Ganesh Kashyap: What continues to surprise me in life is how exciting it is to keep reinventing oneself. I mean I have just ... I feel like I have just done so many different things from starting as an engineer, in the shop floor of a car manufacturing plant, through to implementing process improvements in the supply chain during my years of consulting through to then being a partner and a business owner in a startup which grew into quite a large, midsize organization. Through to then reinventing myself by joining Mondelez, and really immersing myself in the world of fast-moving consumer goods and retail. I just keep surprising myself on how exciting it is to keep reinventing.

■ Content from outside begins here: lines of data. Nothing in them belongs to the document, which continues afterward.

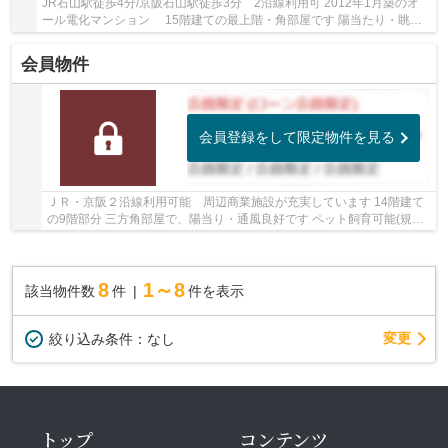
JR石山駅徒歩4分/京阪石山駅徒歩3分 2沿線利用可 2012年1月築のオ
ール電化マンション 15階建ての最上階・角部屋です 陽当たり・眺望
良好です ペット飼育可能(規約有)
会員物件
会員登録をして限定物件を見る
ＪＲ・京阪２沿線利用可能 周辺商業施設が充実しています 14階建て
の9階部分 三方角部屋で、陽当り・通風良好です ペット飼育可能(規約
有)
8
1～8
該当物件数
件
件を表示
変更
絞り込み条件：
なし
トップ
コンテンツ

Seth Adler: Yeah. You would expect, well I've been doing this for so long, how does it continue to be new?
Ganesh Kashyap: How does it continue to be new, so really, that's really exciting stuff. And you learn something every day. You learn something every day.
Seth Adler: Yeah, absolutely. As long as you're trying to learn something every day.
Ganesh Kashyap: As long as you're trying to learn something. But it keeps you alive.
Seth Adler: Certainly. On the soundtrack of your life, one track, one song that's gotta be on there.
Ganesh Kashyap: One track, one song. Wow. I don't know.
Seth Adler: Well let me help. You were in university at Melbourne, right? You're getting ready to go out with the boys. What kind of music do we put on in that moment?
Ganesh Kashyap: What kind of music did we put on at that moment? During my early years, I loved some of the big bands that came out of Australia. INXS and so forth were terrific. When we were going out, we loved, we'd play dance music, or heavy metal, or whatever. I mean those were the kinds of things we ... to get us all fired up. So I can't think of a particular song.
Seth Adler: No, that's fine. But what INXS song would we mention? 'Cause INXS has not been mentioned yet.
Ganesh Kashyap: Well, You're One of My Kind. That's a fantastic. There you go, that's probably ... I love that track. I mean that's, they're ...
Seth Adler: We've done it! Ganesh, thank you so much, really appreciate your time.
Ganesh Kashyap: Thank you! Cheers. Thank you very much. Appreciate it.
Seth Adler: And there you have Ganesh Kashyap. Through a combination of data, media placement, and content, we're able to create a whole ecosystem that allows us to grow our brands in a way unlike ever before.